(DATA PROVIDED)

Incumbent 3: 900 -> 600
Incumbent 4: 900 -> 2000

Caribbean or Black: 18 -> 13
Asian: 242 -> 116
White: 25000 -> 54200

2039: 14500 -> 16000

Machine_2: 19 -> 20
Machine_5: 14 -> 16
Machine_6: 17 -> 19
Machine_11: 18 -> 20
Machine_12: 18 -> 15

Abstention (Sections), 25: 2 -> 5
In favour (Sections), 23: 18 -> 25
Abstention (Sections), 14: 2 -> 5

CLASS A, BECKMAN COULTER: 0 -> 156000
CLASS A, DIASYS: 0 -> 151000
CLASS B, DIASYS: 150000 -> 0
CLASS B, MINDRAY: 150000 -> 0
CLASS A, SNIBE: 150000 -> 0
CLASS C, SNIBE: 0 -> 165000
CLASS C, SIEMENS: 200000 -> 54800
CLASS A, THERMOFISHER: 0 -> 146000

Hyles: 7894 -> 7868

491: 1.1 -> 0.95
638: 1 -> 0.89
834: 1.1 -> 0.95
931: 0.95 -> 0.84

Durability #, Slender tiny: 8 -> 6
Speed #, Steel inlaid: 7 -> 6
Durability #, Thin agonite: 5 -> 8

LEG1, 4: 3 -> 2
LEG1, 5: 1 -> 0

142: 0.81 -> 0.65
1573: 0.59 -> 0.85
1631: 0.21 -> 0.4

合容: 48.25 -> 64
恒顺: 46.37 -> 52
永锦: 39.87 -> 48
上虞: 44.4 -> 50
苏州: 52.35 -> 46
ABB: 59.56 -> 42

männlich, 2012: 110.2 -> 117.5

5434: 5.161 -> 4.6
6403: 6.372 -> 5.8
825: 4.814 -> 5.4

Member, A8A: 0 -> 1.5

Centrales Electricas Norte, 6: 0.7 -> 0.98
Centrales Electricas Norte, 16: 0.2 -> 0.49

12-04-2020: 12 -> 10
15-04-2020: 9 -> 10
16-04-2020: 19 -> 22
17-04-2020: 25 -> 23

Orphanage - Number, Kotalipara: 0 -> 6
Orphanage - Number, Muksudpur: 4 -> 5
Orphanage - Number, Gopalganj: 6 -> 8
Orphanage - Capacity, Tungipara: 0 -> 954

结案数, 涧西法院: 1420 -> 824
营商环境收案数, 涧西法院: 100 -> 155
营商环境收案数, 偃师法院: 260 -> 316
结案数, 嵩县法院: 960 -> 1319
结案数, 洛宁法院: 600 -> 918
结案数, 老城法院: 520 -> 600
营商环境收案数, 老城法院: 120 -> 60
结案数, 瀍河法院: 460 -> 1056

(End DATA PROVIDED)

- [DIRECTIVE]:
Restate verbatim the first line above and all lines after it through the line containing "LEG1, 5: 1 -> 0"; omit the rest.

- [ANSWER FOR THE TASK]:
Incumbent 3: 900 -> 600
Incumbent 4: 900 -> 2000

Caribbean or Black: 18 -> 13
Asian: 242 -> 116
White: 25000 -> 54200

2039: 14500 -> 16000

Machine_2: 19 -> 20
Machine_5: 14 -> 16
Machine_6: 17 -> 19
Machine_11: 18 -> 20
Machine_12: 18 -> 15

Abstention (Sections), 25: 2 -> 5
In favour (Sections), 23: 18 -> 25
Abstention (Sections), 14: 2 -> 5

CLASS A, BECKMAN COULTER: 0 -> 156000
CLASS A, DIASYS: 0 -> 151000
CLASS B, DIASYS: 150000 -> 0
CLASS B, MINDRAY: 150000 -> 0
CLASS A, SNIBE: 150000 -> 0
CLASS C, SNIBE: 0 -> 165000
CLASS C, SIEMENS: 200000 -> 54800
CLASS A, THERMOFISHER: 0 -> 146000

Hyles: 7894 -> 7868

491: 1.1 -> 0.95
638: 1 -> 0.89
834: 1.1 -> 0.95
931: 0.95 -> 0.84

Durability #, Slender tiny: 8 -> 6
Speed #, Steel inlaid: 7 -> 6
Durability #, Thin agonite: 5 -> 8

LEG1, 4: 3 -> 2
LEG1, 5: 1 -> 0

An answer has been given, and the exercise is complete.